PROBLEM:
Every entry needs to be written out again exactly, with its pictures removed.

(Records from a dataset)

————————

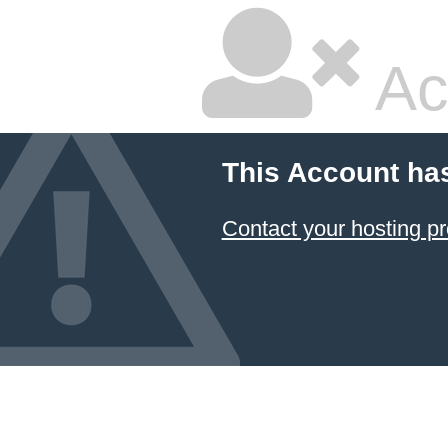
Ac
This Account ha
Contact your hosting pr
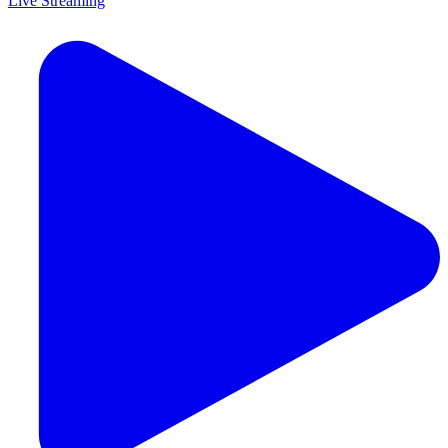
Live Streaming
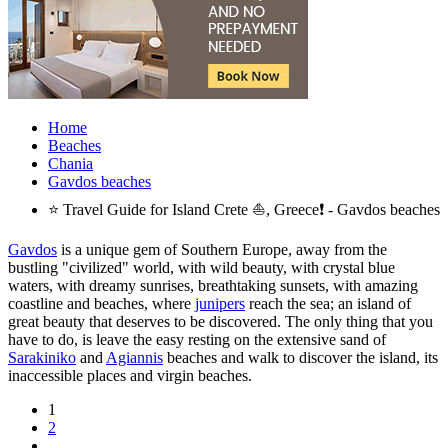
Home
Beaches
Chania
Gavdos beaches
⭐ Travel Guide for Island Crete ⛵, Greece❗ - Gavdos beaches
Gavdos
is a unique gem of Southern Europe, away from the
bustling "civilized" world, with wild beauty, with crystal blue
waters, with dreamy sunrises, breathtaking sunsets, with amazing
coastline and beaches, where
junipers
reach the sea; an island of
great beauty that deserves to be discovered. The only thing that you
have to do, is leave the easy resting on the extensive sand of
Sarakiniko
and
Agiannis
beaches and walk to discover the island, its
inaccessible places and virgin beaches.
1
2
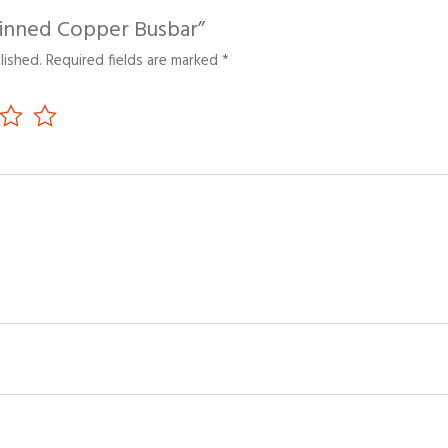
“Tinned Copper Busbar”
lished.
Required fields are marked
*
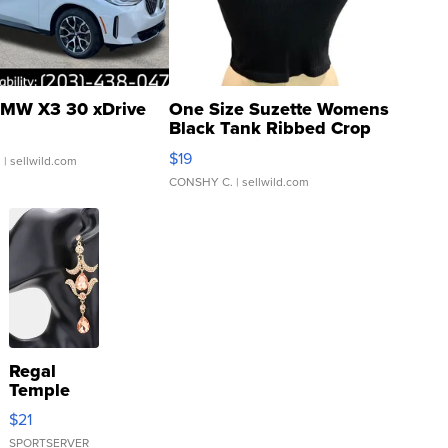
MW X3 30 xDrive
One Size Suzette Womens
Black Tank Ribbed Crop
Asymmetrical ...
$19
.
| sellwild.com
CONSHY C.
| sellwild.com
Regal
Temple
Droplet
$21
Earrings
SPORTSERVER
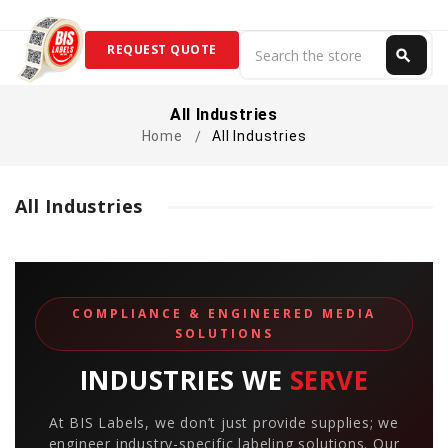
Search
REQUEST QUOTE
search
Search
All Industries
Home
All Industries
All Industries
COMPLIANCE & ENGINEERED MEDIA
SOLUTIONS
INDUSTRIES WE
SERVE
At BIS Labels, we don’t just provide supplies; we
engineer industry-specific labeling solutions. Our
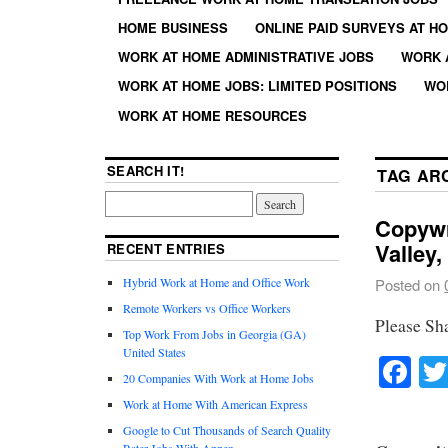
HOME BUSINESS
ONLINE PAID SURVEYS AT H
WORK AT HOME ADMINISTRATIVE JOBS
WORK 
WORK AT HOME JOBS: LIMITED POSITIONS
WO
WORK AT HOME RESOURCES
SEARCH IT!
TAG AR
Copywri
Valley
RECENT ENTRIES
Hybrid Work at Home and Office Work
Posted on
Remote Workers vs Office Workers
Please Sh
Top Work From Jobs in Georgia (GA)
United States
Fa
20 Companies With Work at Home Jobs
Work at Home With American Express
Google to Cut Thousands of Search Quality
Rater Jobs With Appen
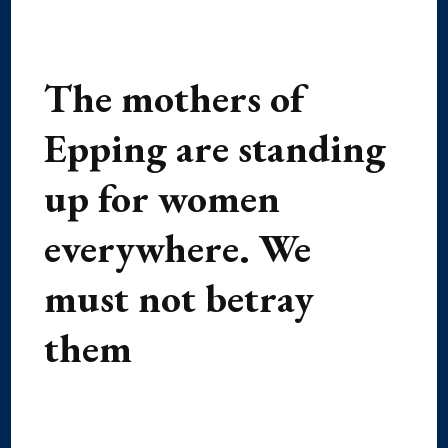
The mothers of
Epping are standing
up for women
everywhere. We
must not betray
them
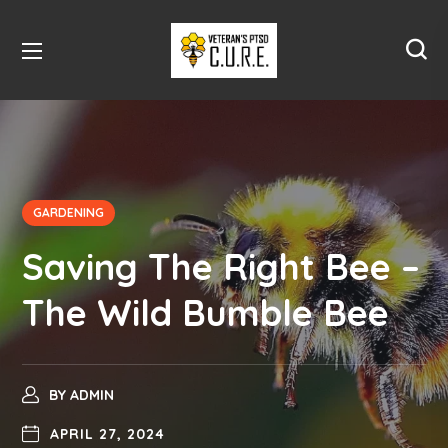
GARDENING
Saving The Right Bee –
The Wild Bumble Bee
BY
ADMIN
APRIL 27, 2024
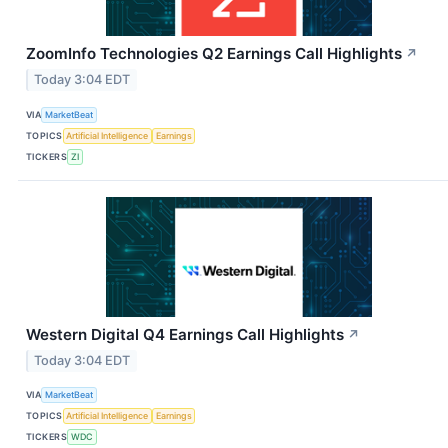
ZoomInfo Technologies Q2 Earnings Call Highlights
↗
Today 3:04 EDT
VIA
MarketBeat
TOPICS
Artificial Intelligence
Earnings
TICKERS
ZI
Western Digital Q4 Earnings Call Highlights
↗
Today 3:04 EDT
VIA
MarketBeat
TOPICS
Artificial Intelligence
Earnings
TICKERS
WDC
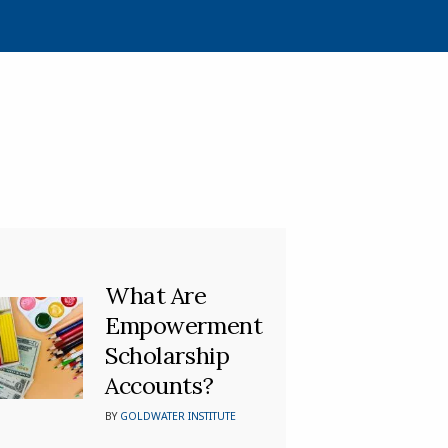
What Are
Empowerment
Scholarship
Accounts?
BY
GOLDWATER INSTITUTE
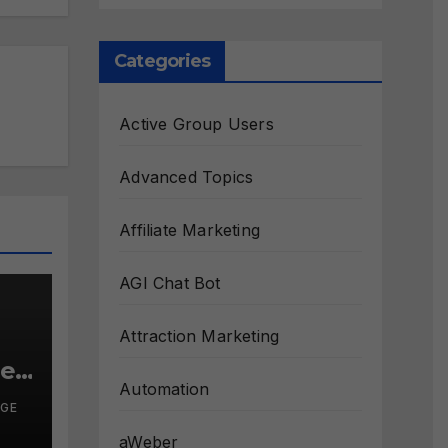
Categories
Active Group Users
Advanced Topics
Affiliate Marketing
AGI Chat Bot
Attraction Marketing
le?
Automation
RGE
aWeber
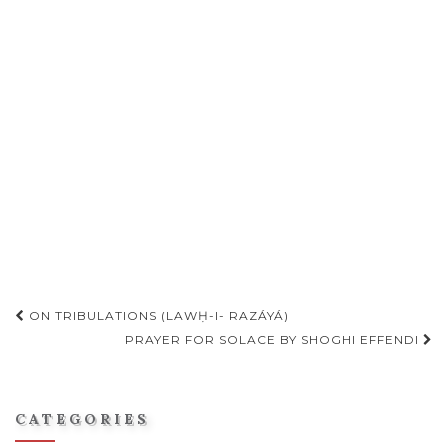
Post
ON TRIBULATIONS (LAWḤ-I- RAZÁYÁ)
PRAYER FOR SOLACE BY SHOGHI EFFENDI
navigation
CATEGORIES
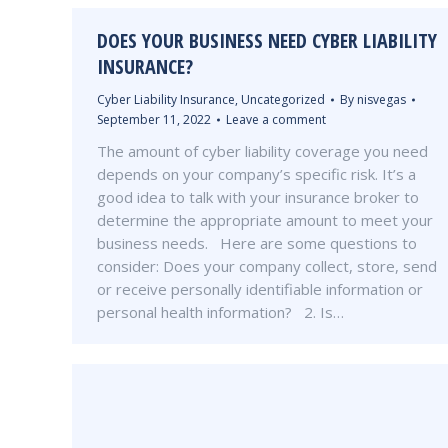
DOES YOUR BUSINESS NEED CYBER LIABILITY
INSURANCE?
Cyber Liability Insurance
,
Uncategorized
By
nisvegas
September 11, 2022
Leave a comment
The amount of cyber liability coverage you need
depends on your company’s specific risk. It’s a
good idea to talk with your insurance broker to
determine the appropriate amount to meet your
business needs. Here are some questions to
consider: Does your company collect, store, send
or receive personally identifiable information or
personal health information? 2. Is…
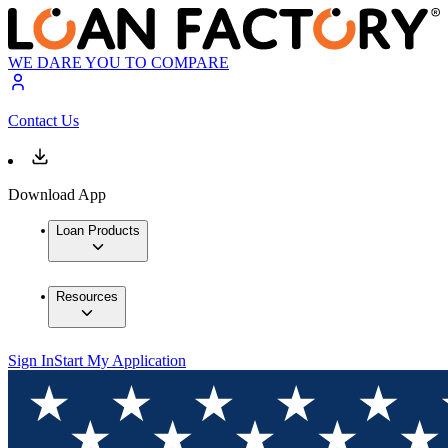
WE DARE YOU TO COMPARE
Contact Us
Download App
Loan Products
Resources
Sign In
Start My Application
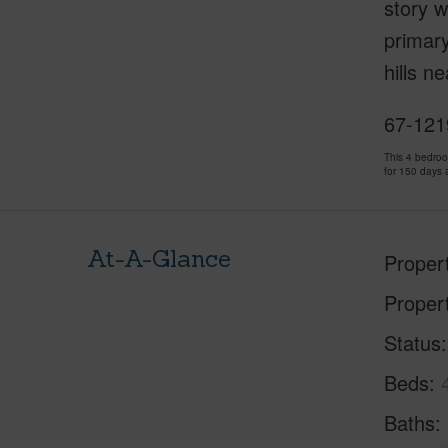
story w
primary
hills n
67-121
This 4 bedro
for 150 days 
At-A-Glance
Proper
Proper
Status
Beds
Baths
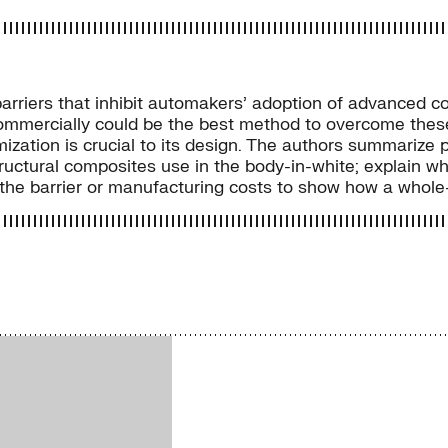
arriers that inhibit automakers’ adoption of advanced c
mmercially could be the best method to overcome these b
ization is crucial to its design. The authors summarize
structural composites use in the body-in-white; explain
e the barrier or manufacturing costs to show how a whol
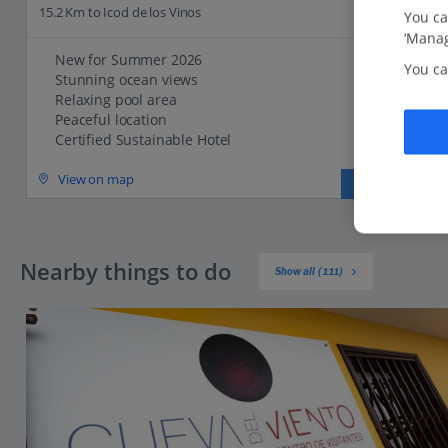
15.2 Km to Icod de los Vinos
You ca
‘Manag
New for Summer 2026
You ca
Stunning ocean views
Relaxing pool area
Peaceful location
Certified Sustainable Hotel
View on map
View details
Nearby things to do
Show all (111)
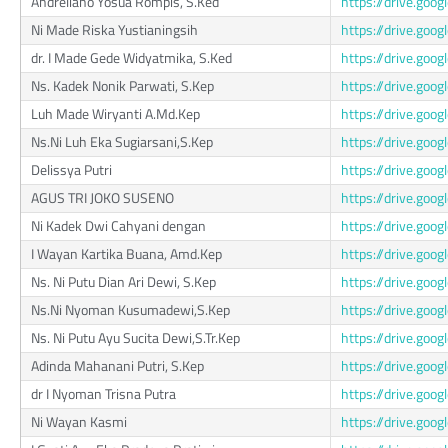
Andreliano Yosua Rompis, S.Ked
https://drive.go
Ni Made Riska Yustianingsih
https://drive.go
dr. I Made Gede Widyatmika, S.Ked
https://drive.go
Ns. Kadek Nonik Parwati, S.Kep
https://drive.go
Luh Made Wiryanti A.Md.Kep
https://drive.g
Ns.Ni Luh Eka Sugiarsani,S.Kep
https://drive.g
Delissya Putri
https://drive.go
AGUS TRI JOKO SUSENO
https://drive.go
Ni Kadek Dwi Cahyani dengan
https://drive.go
I Wayan Kartika Buana, Amd.Kep
https://drive.go
Ns. Ni Putu Dian Ari Dewi, S.Kep
https://drive.go
Ns.Ni Nyoman Kusumadewi,S.Kep
https://drive.go
Ns. Ni Putu Ayu Sucita Dewi,S.Tr.Kep
https://drive.goo
Adinda Mahanani Putri, S.Kep
https://drive.go
dr I Nyoman Trisna Putra
https://drive.g
Ni Wayan Kasmi
https://drive.go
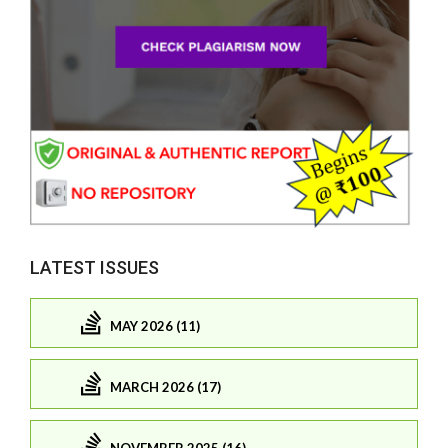
LATEST ISSUES
MAY 2026 (11)
MARCH 2026 (17)
NOVEMBER 2025 (16)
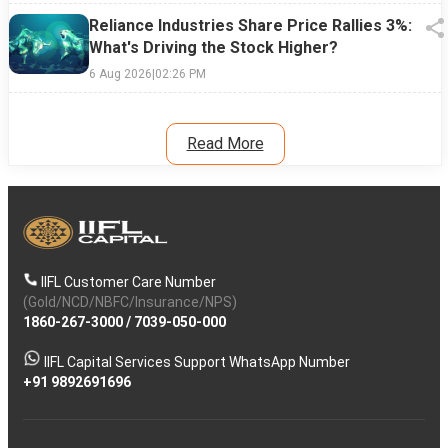
Reliance Industries Share Price Rallies 3%:
What's Driving the Stock Higher?
6 Aug 2026
|
02:26 PM
Read More
IIFL Customer Care Number
(Gold/NCD/NBFC/Insurance/NPS)
1860-267-3000
/
7039-050-000
IIFL Capital Services Support WhatsApp Number
+91 9892691696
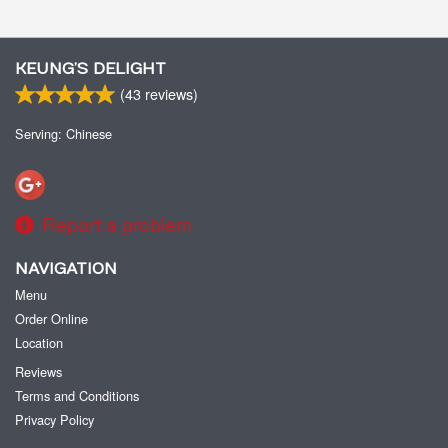
KEUNG’S DELIGHT
(
43
reviews)
Serving: Chinese
Report a problem
NAVIGATION
Menu
Order Online
Location
Reviews
Terms and Conditions
Privacy Policy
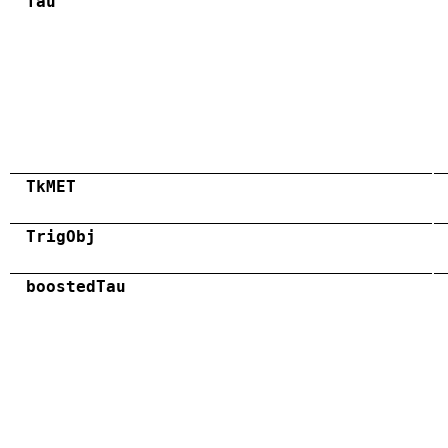
Tau
TkMET
TrigObj
boostedTau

————————

REPLY:
Ac
This Account ha
Contact your hosting pr
Live Streaming
Home
Beaches
Chania
Gavdos beaches
⭐ Travel Guide for Island Crete ⛵, Greece❗ - Gavdos beaches
Gavdos
is a unique gem of Southern Europe, away from the
bustling "civilized" world, with wild beauty, with crystal blue
waters, with dreamy sunrises, breathtaking sunsets, with amazing
coastline and beaches, where
junipers
reach the sea; an island of
great beauty that deserves to be discovered. The only thing that you
have to do, is leave the easy resting on the extensive sand of
Sarakiniko
and
Agiannis
beaches and walk to discover the island, its
inaccessible places and virgin beaches.
1
2
“Tinned Copper Busbar”
lished.
Required fields are marked
*
MW X3 30 xDrive
One Size Suzette Womens
Black Tank Ribbed Crop
Asymmetrical ...
$19
.
| sellwild.com
CONSHY C.
| sellwild.com
Regal
Temple
Droplet
$21
Earrings
SPORTSERVER
Search
REQUEST QUOTE
search
Search
All Industries
Home
All Industries
All Industries
COMPLIANCE & ENGINEERED MEDIA
SOLUTIONS
INDUSTRIES WE
SERVE
At BIS Labels, we don’t just provide supplies; we
engineer industry-specific labeling solutions. Our
HOME BUSINESS
ONLINE PAID SURVEYS AT H
WORK AT HOME ADMINISTRATIVE JOBS
WORK 
WORK AT HOME JOBS: LIMITED POSITIONS
WO
WORK AT HOME RESOURCES
SEARCH IT!
TAG AR
Copywri
Valley
RECENT ENTRIES
Hybrid Work at Home and Office Work
Posted on
Remote Workers vs Office Workers
Please Sh
Top Work From Jobs in Georgia (GA)
United States
Fa
20 Companies With Work at Home Jobs
Work at Home With American Express
Google to Cut Thousands of Search Quality
Rater Jobs With Appen
The mothers of
Epping are standing
up for women
everywhere. We
must not betray
them
GARDENING
Saving The Right Bee –
The Wild Bumble Bee
BY
ADMIN
APRIL 27, 2024
ZoomInfo Technologies Q2 Earnings Call Highlights
↗
Today 3:04 EDT
VIA
MarketBeat
TOPICS
Artificial Intelligence
Earnings
TICKERS
ZI
Western Digital Q4 Earnings Call Highlights
↗
Today 3:04 EDT
VIA
MarketBeat
TOPICS
Artificial Intelligence
Earnings
TICKERS
WDC
What Are
Empowerment
Scholarship
Accounts?
BY
GOLDWATER INSTITUTE
Categories
Active Group Users
Advanced Topics
Affiliate Marketing
AGI Chat Bot
Attraction Marketing
le?
Automation
RGE
aWeber
Post
ON TRIBULATIONS (LAWḤ-I- RAZÁYÁ)
PRAYER FOR SOLACE BY SHOGHI EFFENDI
navigation
CATEGORIES
DOES YOUR BUSINESS NEED CYBER LIABILITY
INSURANCE?
Cyber Liability Insurance
,
Uncategorized
By
nisvegas
September 11, 2022
Leave a comment
The amount of cyber liability coverage you need
depends on your company’s specific risk. It’s a
good idea to talk with your insurance broker to
determine the appropriate amount to meet your
business needs. Here are some questions to
consider: Does your company collect, store, send
or receive personally identifiable information or
personal health information? 2. Is…
WE DARE YOU TO COMPARE
Contact Us
Download App
Loan Products
Resources
Sign In
Start My Application
story w
primary
hills n
67-121
This 4 bedro
for 150 days 
At-A-Glance
Proper
Proper
Status
Beds
Baths
arriers that inhibit automakers’ adoption of advanced c
mmercially could be the best method to overcome these b
ization is crucial to its design. The authors summarize
structural composites use in the body-in-white; explain
e the barrier or manufacturing costs to show how a whol
15.2 Km to Icod de los Vinos
You ca
‘Manag
New for Summer 2026
You ca
Stunning ocean views
Relaxing pool area
Peaceful location
Certified Sustainable Hotel
View on map
View details
Nearby things to do
Show all (111)
Andreliano Yosua Rompis, S.Ked
https://drive.go
Ni Made Riska Yustianingsih
https://drive.go
dr. I Made Gede Widyatmika, S.Ked
https://drive.go
Ns. Kadek Nonik Parwati, S.Kep
https://drive.go
Luh Made Wiryanti A.Md.Kep
https://drive.g
Ns.Ni Luh Eka Sugiarsani,S.Kep
https://drive.g
Delissya Putri
https://drive.go
AGUS TRI JOKO SUSENO
https://drive.go
Ni Kadek Dwi Cahyani dengan
https://drive.go
I Wayan Kartika Buana, Amd.Kep
https://drive.go
Ns. Ni Putu Dian Ari Dewi, S.Kep
https://drive.go
Ns.Ni Nyoman Kusumadewi,S.Kep
https://drive.go
Ns. Ni Putu Ayu Sucita Dewi,S.Tr.Kep
https://drive.goo
Adinda Mahanani Putri, S.Kep
https://drive.go
dr I Nyoman Trisna Putra
https://drive.g
Ni Wayan Kasmi
https://drive.go
LATEST ISSUES
MAY 2026 (11)
MARCH 2026 (17)
NOVEMBER 2025 (16)
Reliance Industries Share Price Rallies 3%:
What's Driving the Stock Higher?
6 Aug 2026
|
02:26 PM
Read More
IIFL Customer Care Number
(Gold/NCD/NBFC/Insurance/NPS)
1860-267-3000
/
7039-050-000
IIFL Capital Services Support WhatsApp Number
+91 9892691696
KEUNG’S DELIGHT
(
43
reviews)
Serving: Chinese
Report a problem
NAVIGATION
Menu
Order Online
Location
Reviews
Terms and Conditions
Privacy Policy
Tau
TkMET
TrigObj
boostedTau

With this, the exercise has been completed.